CB: И… в конце книги ваш персонаж — Андрей — сходит с поезда, даже, в определенном смысле, берет билет для схода с поезда, добывает себе возможность сойти; и уходит куда-то в поле, туда, где находится остальной мир. И он провел, насколько он может сказать, годы провел в этом поезде. Люди там умирали, и к концу там уже целое скопление тел, которые видны у железной дороги. Напрашивается прочтение этого (и действительно, некоторые критики это так прочли) как намек на историю России, по крайней мере, что-то вроде притчи о стране. Также возможно своего рода дзен-толкование: как таинственного, как мистического видения жизненного пути, неопределенности жизненного пути. Хотелось бы спросить вас, над каким из этих возможных смыслов вам больше всего нравилось работать, когда вы это писали? Эта символичность… символ российского общества — то, что вам ближе всего было, — или это смысл философского…
ВП: Кларк, вообще-то я так не пишу. Я не занимаюсь придумыванием символов и метафор. Я просто описываю… определенные события, которые происходят в определенном измерении, которое я придумываю. Может быть, это что-то для кого-то означает. Но для меня это означает буквально то, что написано в тексте.
CB: Так, буквально то, что написано в тексте…
ВП: Но я не знаю, что написанное означает [какое значение может иметь]. Может быть, это не означает ничего.
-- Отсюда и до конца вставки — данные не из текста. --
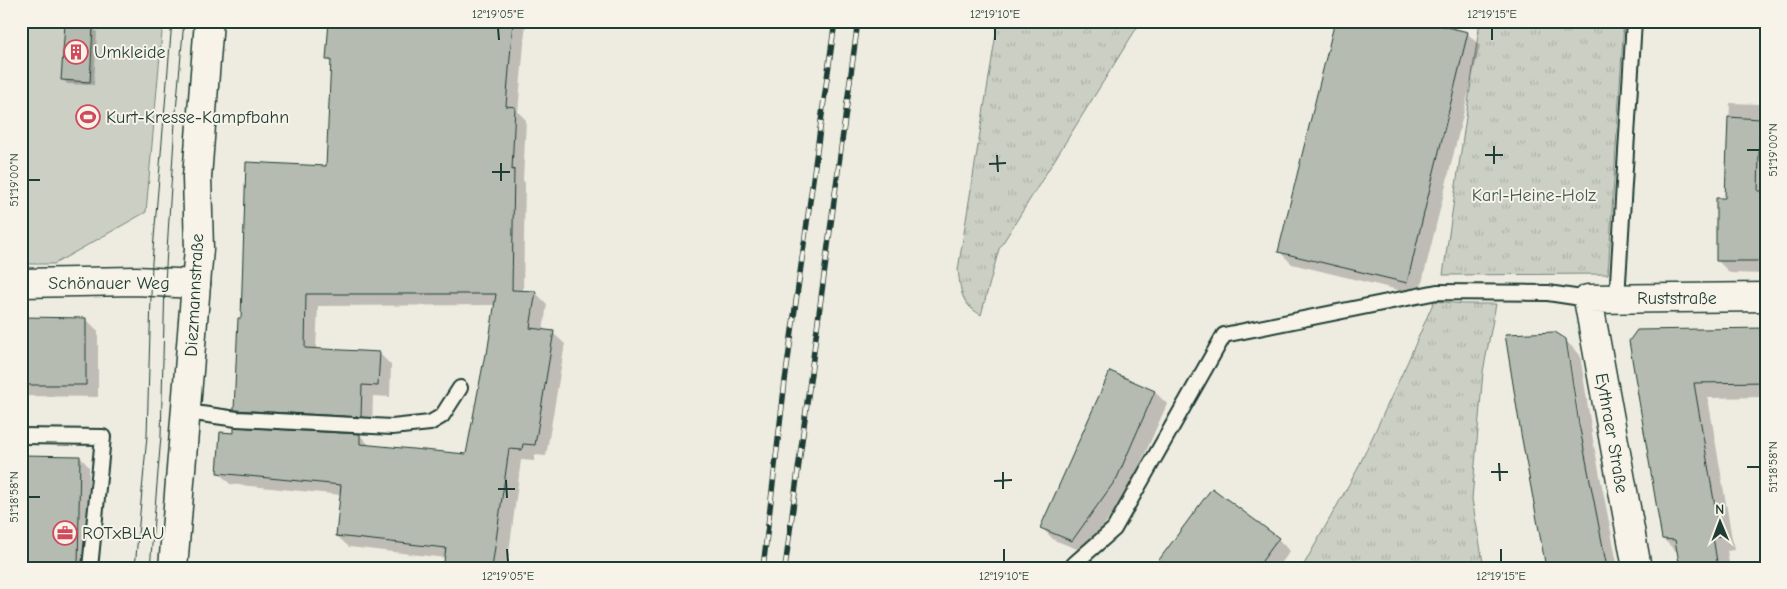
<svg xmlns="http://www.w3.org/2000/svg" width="1787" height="589" font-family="'Comic Neue',sans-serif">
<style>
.park{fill:url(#park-tufts);stroke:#76867c}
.pitch{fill:#cccfc4;stroke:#76867c}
.shadow{fill:#0003;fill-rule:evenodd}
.building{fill:#b5bbb0;stroke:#1f3d34}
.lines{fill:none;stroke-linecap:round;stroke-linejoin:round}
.lane-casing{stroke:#1f3d34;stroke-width:18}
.street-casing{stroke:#1f3d34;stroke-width:31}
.secondary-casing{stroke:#1f3d34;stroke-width:31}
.lane{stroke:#f7f3e8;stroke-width:14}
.street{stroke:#f7f3e8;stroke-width:28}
.secondary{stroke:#f7f3e8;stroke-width:28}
.tram{stroke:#1f3d34;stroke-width:1}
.rail-casing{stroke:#1f3d34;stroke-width:5.5}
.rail{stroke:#f7f3e8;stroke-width:4;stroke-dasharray:11;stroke-linecap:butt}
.ticks{fill:none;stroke:#1f3d34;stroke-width:2}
.labels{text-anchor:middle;stroke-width:4;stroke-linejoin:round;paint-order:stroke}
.poi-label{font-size:18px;fill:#1f3d34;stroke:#f7f3e8;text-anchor:start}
.park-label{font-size:18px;fill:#425a51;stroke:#f7f3e8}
.street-label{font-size:18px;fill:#1f3d34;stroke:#f7f3e8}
.neatline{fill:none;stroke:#1f3d34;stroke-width:2}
.ticks-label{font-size:12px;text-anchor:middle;fill:#1f3d34}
</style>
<defs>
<pattern id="park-tufts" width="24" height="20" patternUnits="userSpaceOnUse" patternTransform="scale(1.25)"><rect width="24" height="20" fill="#cccfc4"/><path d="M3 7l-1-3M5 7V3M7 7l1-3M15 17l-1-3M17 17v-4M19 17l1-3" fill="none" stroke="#afb3a9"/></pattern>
</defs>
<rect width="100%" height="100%" fill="#eeece1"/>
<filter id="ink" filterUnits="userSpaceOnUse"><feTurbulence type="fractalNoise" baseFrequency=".02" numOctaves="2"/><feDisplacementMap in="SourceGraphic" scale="10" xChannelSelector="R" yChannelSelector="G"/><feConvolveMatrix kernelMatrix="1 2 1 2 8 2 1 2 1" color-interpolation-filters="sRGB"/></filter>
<g filter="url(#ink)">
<g class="park">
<path d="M998,21h143l-142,228 -18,66c-21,-12 -20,-24 -23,-45z"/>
<polygon points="1480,21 1624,21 1608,274 1443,275"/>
<polygon points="1434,301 1464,304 1496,304 1483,372 1472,499 1484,568 1302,568 1357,470 1408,361"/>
</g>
<polygon class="pitch" points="21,21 163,21 146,212 54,264 21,264"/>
<g class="shadow">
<polygon points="330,21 526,21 518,112 526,120 523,180 525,183 523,292 535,292 547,304 543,331 553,333 565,344 546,456 535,455 534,461 521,460 507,568 444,568 446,558 349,547 337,536 342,495 230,484 218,472 360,435 371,447 467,456 488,356 496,305 318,306 316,350 379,353 391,365 390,397 373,396 372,428 248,421 236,409 242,320 327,167 332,64 327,59"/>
<polygon points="1417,21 1468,34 1480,46 1419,295 1292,264 1280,252"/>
<polygon points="92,27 97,32 94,85 67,84 63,79"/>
<polygon points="1730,103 1760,104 1766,110 1766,274 1730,273 1717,260 1726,199"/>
<polygon points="21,319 86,319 98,331 98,397 21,396"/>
<polygon points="1766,330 1766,397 1708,398 1734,550 1727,551 1730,568 1682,568 1678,553 1663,539 1631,341"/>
<path d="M1565,340l15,15 13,85 25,128h-71zM1566,346h2l13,84 -3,1z"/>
<polygon points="1110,373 1155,392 1167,404 1129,490 1085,552 1054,540 1042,528"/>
<polygon points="80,457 89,467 88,568 21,568"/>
<polygon points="1278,539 1290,551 1278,568 1155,568"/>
</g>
<g class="building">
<polygon points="329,21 513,21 506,106 515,107 512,170 514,169 512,290 536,291 530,328 554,331 535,445 523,444 522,450 509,449 492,568 443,568 446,548 336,536 341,485 217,473 220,432 234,433 234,427 360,434 360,444 466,454 485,354 487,354 496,294 306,294 305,348 380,352 378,386 362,385 361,417 234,410 238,318 241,318 246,162 326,166 331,60 326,60"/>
<polygon points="1335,21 1422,21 1468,32 1407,283 1278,252"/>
<polygon points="65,24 93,26 90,82 61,80"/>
<polygon points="1728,117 1760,119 1758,191 1766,191 1766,261 1716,261 1716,198 1725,198"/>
<polygon points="21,317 86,318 86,385 21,385"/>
<polygon points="1766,328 1766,382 1694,383 1720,536 1713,537 1718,568 1680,568 1675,540 1662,539 1629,341 1637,330"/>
<polygon points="1555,332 1566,339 1579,424 1607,568 1546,568 1521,434 1505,334"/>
<polygon points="1110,371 1155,391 1117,478 1072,541 1040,528"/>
<polygon points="21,455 80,456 78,568 21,568"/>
<polygon points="1212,488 1279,538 1257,568 1153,568"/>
</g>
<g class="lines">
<g class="lane-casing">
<g id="lane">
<polyline points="1617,298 1634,21"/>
<polyline points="187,412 237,419 392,427 430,423 442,416 460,388"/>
<polyline points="21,436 103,437 90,568"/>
<polyline points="1076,568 1074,564 1114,529 1224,335 1437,292 1548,293 1588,299"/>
</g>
</g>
<g class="street-casing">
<g id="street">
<polyline points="21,283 136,281 196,284"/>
<polyline points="1637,568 1588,299 1766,297"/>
</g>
</g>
<g class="secondary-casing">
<polyline id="secondary" points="173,568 196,284 199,249 197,177 209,21"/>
</g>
<use href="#lane" class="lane"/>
<use href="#street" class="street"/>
<use href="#secondary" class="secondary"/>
<g class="tram">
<polyline points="135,568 147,436 152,262 172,21"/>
<polyline points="150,568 161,436 165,282 175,122 184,21"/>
</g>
<g class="rail-casing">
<g id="rail">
<polyline points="763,568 785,381 835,21"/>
<polyline points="785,568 858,21"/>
</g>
</g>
<use href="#rail" class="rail"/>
</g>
</g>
<path class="ticks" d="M498,28l1,12M995,28v12M1492,28v12M1494,146v18M1747,150h13M997,155l1,17M1485,155h18M501,163v18M989,164l17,-1M492,172h18M28,180h12M1499,463l1,18M1747,467h13M1003,472v17M1491,472h17M506,480l1,18M994,481l18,-1M498,489h17M28,497h12M507,549l1,13M1004,549v13M1501,549v13"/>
<defs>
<g id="building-ring" transform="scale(1.25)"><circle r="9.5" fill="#f7f3e8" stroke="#d1495b" stroke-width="1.5"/><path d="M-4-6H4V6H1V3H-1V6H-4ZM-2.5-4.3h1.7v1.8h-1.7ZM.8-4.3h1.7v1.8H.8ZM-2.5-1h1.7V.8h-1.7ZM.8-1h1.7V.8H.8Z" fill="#d1495b"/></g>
<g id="stadium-ring" transform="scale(1.25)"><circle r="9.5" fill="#f7f3e8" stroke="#d1495b" stroke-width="1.5"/><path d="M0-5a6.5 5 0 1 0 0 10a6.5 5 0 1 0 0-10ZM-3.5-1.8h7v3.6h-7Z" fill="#d1495b"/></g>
<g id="office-ring" transform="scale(1.25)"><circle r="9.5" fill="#f7f3e8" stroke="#d1495b" stroke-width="1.5"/><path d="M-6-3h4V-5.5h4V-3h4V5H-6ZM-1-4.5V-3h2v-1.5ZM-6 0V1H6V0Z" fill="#d1495b"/></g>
</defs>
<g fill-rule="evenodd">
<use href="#building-ring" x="76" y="52"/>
<use href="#stadium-ring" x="88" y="117"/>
<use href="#office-ring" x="65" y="533"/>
</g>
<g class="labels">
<g class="poi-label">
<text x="94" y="58">Umkleide</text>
<text x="106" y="123">Kurt-Kresse-Kampfbahn</text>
<text x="82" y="539">ROTxBLAU</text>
</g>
<g class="park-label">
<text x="1534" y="201">Karl-Heine-Holz</text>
</g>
<g class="street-label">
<text x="109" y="289">Schönauer Weg</text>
<text transform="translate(194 295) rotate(-87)" y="6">Diezmannstraße</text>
<text x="1677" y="304">Ruststraße</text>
<text transform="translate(1612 433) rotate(80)" y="6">Eythraer Straße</text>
</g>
</g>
<rect width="1787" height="589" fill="none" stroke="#f7f3e8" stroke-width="55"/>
<g transform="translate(1720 522) rotate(359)" stroke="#f7f3e8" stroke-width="4" paint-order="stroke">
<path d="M0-4L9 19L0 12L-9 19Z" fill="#1f3d34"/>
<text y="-8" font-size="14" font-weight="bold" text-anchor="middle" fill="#1f3d34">N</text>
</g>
<rect x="28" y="28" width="1732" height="534" class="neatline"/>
<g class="ticks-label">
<text x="498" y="18">12°19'05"E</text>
<text x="995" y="18">12°19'10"E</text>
<text x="1492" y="18">12°19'15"E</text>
<text transform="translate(1773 150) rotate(-90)" y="4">51°19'00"N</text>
<text transform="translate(14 180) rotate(-90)" y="4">51°19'00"N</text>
<text transform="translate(1773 467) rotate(-90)" y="4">51°18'58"N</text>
<text transform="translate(14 497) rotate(-90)" y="4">51°18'58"N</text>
<text x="508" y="580">12°19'05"E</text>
<text x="1004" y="580">12°19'10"E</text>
<text x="1501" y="580">12°19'15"E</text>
</g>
</svg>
Это есть ровно то, что есть. В этом ведь состоит суть литературы.
CB: У нас тут есть несколько фрагментов, можем взглянуть.
«Я вдруг по-новому понял давно потерявшие смысл и приевшиеся слова «В жизни всегда есть место подвигу», каждое утро глядевшие на меня со стены учебного зала. Это была не романтическая бессмыслица, а точная и трезвая констатация того факта, что наша советская жизнь есть не последняя инстанция реальности, а как бы только ее тамбур. Не знаю, понятно ли я объяснил. Скажем, в какой-нибудь Америке, где-нибудь на тротуаре между горящей витриной и припаркованным «Плимутом», не было и нет места подвигу — если, конечно, не считать момента, когда там проходит советский разведчик. А у нас хоть и можно оказаться у такой же внешне витрины и на таком же тротуаре, но произойти это может только в послевоенное или предвоенное время, и именно здесь приоткрывается ведущая к подвигу дверь, но не где-то снаружи, а внутри, в самой глубине души».